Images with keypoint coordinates

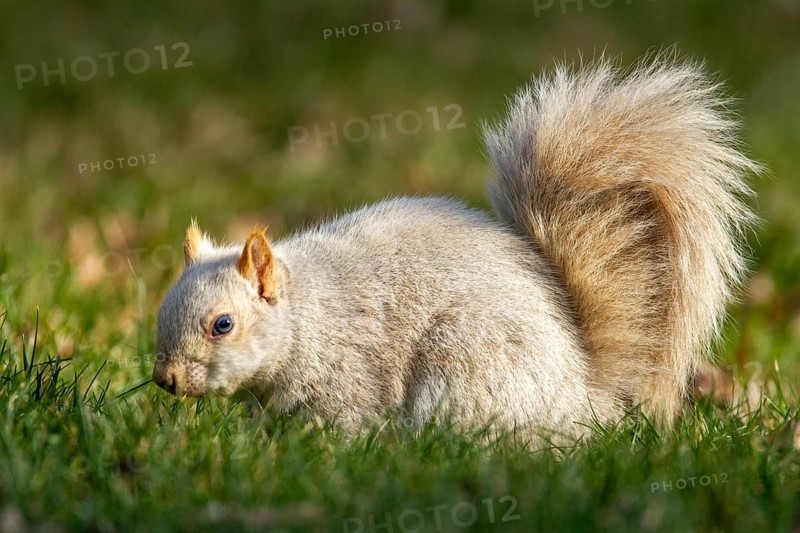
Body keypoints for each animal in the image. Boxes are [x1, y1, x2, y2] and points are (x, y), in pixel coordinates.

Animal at [153, 56, 759, 439]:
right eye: (160, 311)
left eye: (223, 325)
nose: (166, 381)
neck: (309, 316)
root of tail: (583, 396)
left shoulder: (349, 375)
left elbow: (342, 422)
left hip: (467, 365)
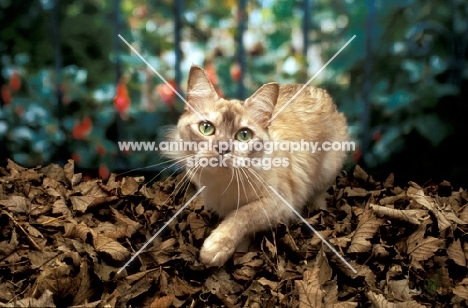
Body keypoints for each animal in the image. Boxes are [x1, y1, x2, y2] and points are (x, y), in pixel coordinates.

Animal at [164, 65, 348, 268]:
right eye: (206, 128)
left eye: (244, 135)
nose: (223, 148)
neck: (222, 183)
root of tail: (319, 90)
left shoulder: (280, 204)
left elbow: (241, 215)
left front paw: (215, 249)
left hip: (327, 170)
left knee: (320, 195)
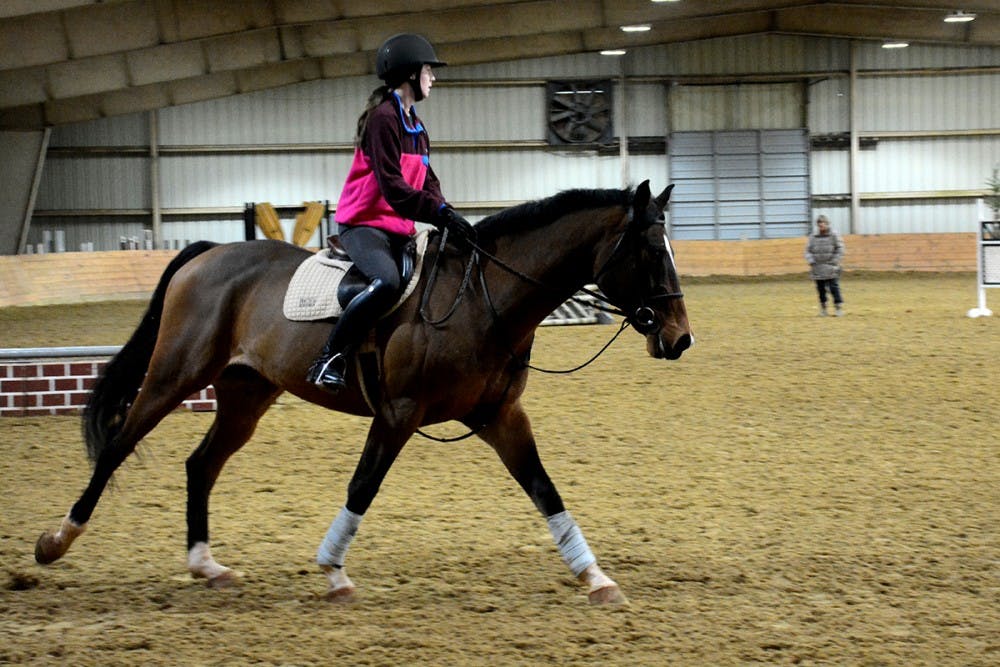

■ **YOUR ASSIGNMENT**: Copy out nothing but the lines from the beginning of the records through the one that contains "left hip: (467, 365)". Skip the pictures.

■ **SOLVED PROBLEM**:
Body keypoints for each animal in the image. Boxes are [x1, y1, x2, y2] and points are (x, y), in pixel coordinates.

Animal at [153, 56, 759, 439]:
right eye: (160, 311)
left eye: (223, 325)
nose: (166, 381)
neck: (309, 316)
root of tail: (583, 396)
left shoulder: (349, 375)
left elbow: (342, 422)
left hip: (467, 365)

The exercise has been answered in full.